Here’s a quick reference for organizing clothes based on size:
- Category 1: Sizes Newborn, 0-3 months, 3 months
- Category 2: Sizes 3-6 months, 6 months
- Category 3: Sizes 6-9 months, 6-12 months, 9 months, 9-12 months, 12 months (these sizes all tend to be very similar)
- Category 4: Sizes 12-18 months, 18 months
- Category 5: Sizes 18-24 months, 24 months, 2T
Think About Seasons
If you’re having a summer baby and someone gifts you a bunch of winter clothes sized for a three-month-old, the chances are that your baby will be too big by then (since this size typically fits babies up to three months old). Hang on to them just in case, but be prepared to return them (and use the funds to buy appropriately sized winter clothes).
You can also divide items by season. For example, put all swimsuits in one storage bin, with fleece layers going in another container—regardless of size. That way, when summer hits, you can pull out the summer bin and see which swimsuit fits. One might fit at the start of summer, and another might fit better by the end of summer.
Using Storage Bins
Your baby will outgrow clothes very quickly in the early months. If you’re done having babies, then set up a donation bin in the closet to toss the outgrown clothes. If you’re considering future kids, you can have a dedicated “too small” bin, sorting items into permanent storage bins when it’s full. Also, include a “too big” bin or hamper for clothes that are in your child’s current age range, but tend to run big.
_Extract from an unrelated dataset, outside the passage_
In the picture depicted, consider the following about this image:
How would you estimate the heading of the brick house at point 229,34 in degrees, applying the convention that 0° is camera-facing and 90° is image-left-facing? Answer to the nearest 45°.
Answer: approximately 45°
We recommend labeling bins with reusable labels and chalkboard markers—this way you can change descriptions quickly. Avoid storing empty containers. For example, if your baby is now wearing size 12-18 month clothes, fill up that bin with the previous size.
Underbed storage bags are a great way to save on space. Use ones with a clear plastic top so you can easily recognize what’s inside. This is perfect if you receive a lot of hand-me-downs from an older relative or friend, such as an entire 3T wardrobe.
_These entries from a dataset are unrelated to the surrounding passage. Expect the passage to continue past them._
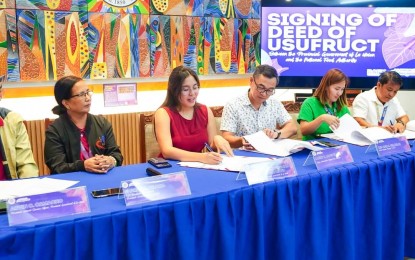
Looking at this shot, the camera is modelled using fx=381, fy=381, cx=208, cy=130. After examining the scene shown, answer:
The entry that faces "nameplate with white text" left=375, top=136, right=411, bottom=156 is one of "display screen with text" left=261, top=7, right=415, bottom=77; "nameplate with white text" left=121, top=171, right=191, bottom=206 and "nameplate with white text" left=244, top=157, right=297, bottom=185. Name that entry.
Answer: the display screen with text

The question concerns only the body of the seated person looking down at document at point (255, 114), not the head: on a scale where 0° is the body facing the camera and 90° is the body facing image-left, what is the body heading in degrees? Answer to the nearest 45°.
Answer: approximately 0°

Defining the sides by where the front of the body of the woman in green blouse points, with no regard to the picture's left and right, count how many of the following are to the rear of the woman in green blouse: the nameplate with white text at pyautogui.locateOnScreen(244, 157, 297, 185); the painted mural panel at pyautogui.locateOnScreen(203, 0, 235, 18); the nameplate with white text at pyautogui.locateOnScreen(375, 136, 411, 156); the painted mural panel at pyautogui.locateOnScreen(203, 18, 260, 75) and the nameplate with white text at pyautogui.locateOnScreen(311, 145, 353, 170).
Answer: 2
Consider painting your baby’s dresser with chalkboard paint so you can easily label what’s inside each drawer (this will also help babysitters find outfits).
Use drawer dividers and baskets to keep clothes from tangling together. Here are our recommended categories:
- Short-sleeve onesies/shirts
- Long-sleeve onesies/shirts
You can also dedicate one dresser drawer to the next size or season, so those clothes are ready to go when your baby hits that next growth spurt (it happens way faster than you’d think!).
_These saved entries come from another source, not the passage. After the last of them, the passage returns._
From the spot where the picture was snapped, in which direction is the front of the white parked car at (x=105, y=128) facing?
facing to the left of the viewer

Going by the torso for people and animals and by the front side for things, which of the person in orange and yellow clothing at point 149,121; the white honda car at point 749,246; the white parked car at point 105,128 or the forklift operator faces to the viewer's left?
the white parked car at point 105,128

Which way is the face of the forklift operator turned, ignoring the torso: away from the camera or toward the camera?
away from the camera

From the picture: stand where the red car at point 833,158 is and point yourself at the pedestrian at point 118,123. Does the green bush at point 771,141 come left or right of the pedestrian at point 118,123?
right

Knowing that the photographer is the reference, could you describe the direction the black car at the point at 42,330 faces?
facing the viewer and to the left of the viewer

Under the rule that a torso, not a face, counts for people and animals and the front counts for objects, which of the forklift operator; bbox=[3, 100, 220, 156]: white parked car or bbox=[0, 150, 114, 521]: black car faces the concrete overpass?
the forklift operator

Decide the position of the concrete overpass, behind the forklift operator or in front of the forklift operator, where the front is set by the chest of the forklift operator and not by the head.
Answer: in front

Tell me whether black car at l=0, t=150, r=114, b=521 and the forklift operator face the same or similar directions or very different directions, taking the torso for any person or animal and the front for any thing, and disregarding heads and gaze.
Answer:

Keeping on top of your baby’s extensive wardrobe will make life easier once the baby arrives. Remember to save those gift receipts since babies outgrow those early outfits fast. And definitely ask for clothes in older sizes, such as 18 months and 2T. Often friends and relatives don’t think of these sizes when shopping for a baby shower, but they are just as crucial as the itty bitty baby outfits.